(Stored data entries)
<<<<

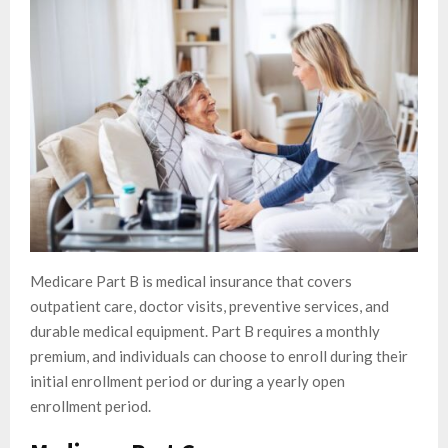
Medicare Part B is medical insurance that covers
outpatient care, doctor visits, preventive services, and
durable medical equipment. Part B requires a monthly
premium, and individuals can choose to enroll during their
initial enrollment period or during a yearly open
enrollment period.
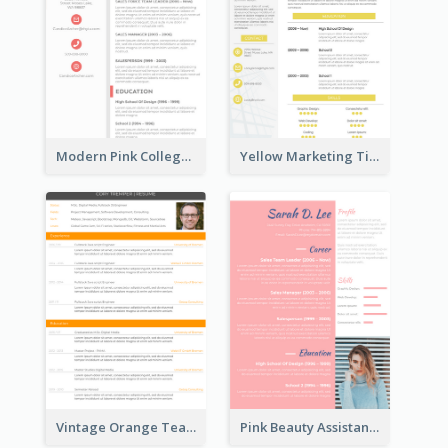
Modern Pink College Student Resume
Yellow Marketing Timeline Consultant Resume
Vintage Orange Teacher Resume
Pink Beauty Assistant Resume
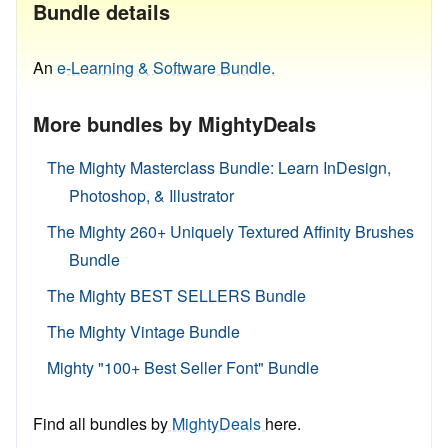
Bundle details
An
e-Learning & Software Bundle.
More bundles by MightyDeals
The Mighty Masterclass Bundle: Learn InDesign,
Photoshop, & Illustrator
The Mighty 260+ Uniquely Textured Affinity Brushes
Bundle
The Mighty BEST SELLERS Bundle
The Mighty Vintage Bundle
Mighty "100+ Best Seller Font" Bundle
Find all bundles by
MightyDeals
here.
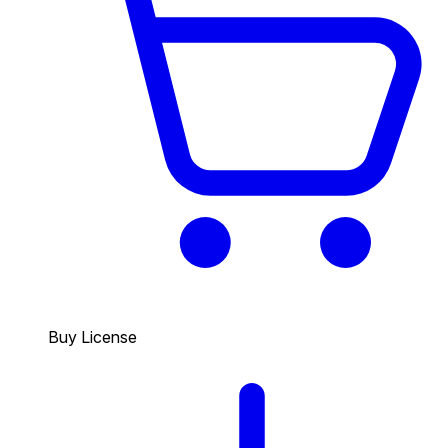
Buy License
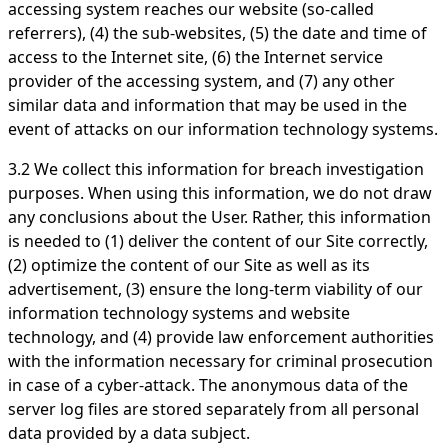
accessing system reaches our website (so-called
referrers), (4) the sub-websites, (5) the date and time of
access to the Internet site, (6) the Internet service
provider of the accessing system, and (7) any other
similar data and information that may be used in the
event of attacks on our information technology systems.
3.2 We collect this information for breach investigation
purposes. When using this information, we do not draw
any conclusions about the User. Rather, this information
is needed to (1) deliver the content of our Site correctly,
(2) optimize the content of our Site as well as its
advertisement, (3) ensure the long-term viability of our
information technology systems and website
technology, and (4) provide law enforcement authorities
with the information necessary for criminal prosecution
in case of a cyber-attack. The anonymous data of the
server log files are stored separately from all personal
data provided by a data subject.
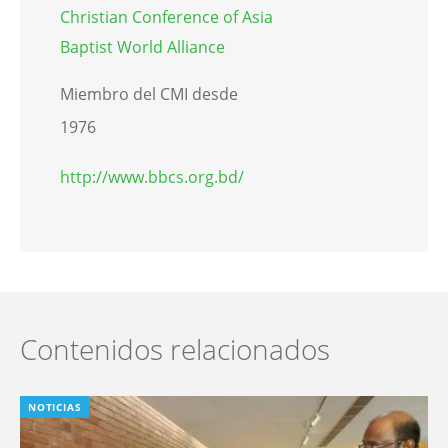
Christian Conference of Asia
Baptist World Alliance
Miembro del CMI desde
1976
http://www.bbcs.org.bd/
Contenidos relacionados
NOTICIAS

>>>>

#### Exercise aim
Go through the entries above and copy every line containing "MightyDeals".

#### Response area
More bundles by MightyDeals
MightyDeals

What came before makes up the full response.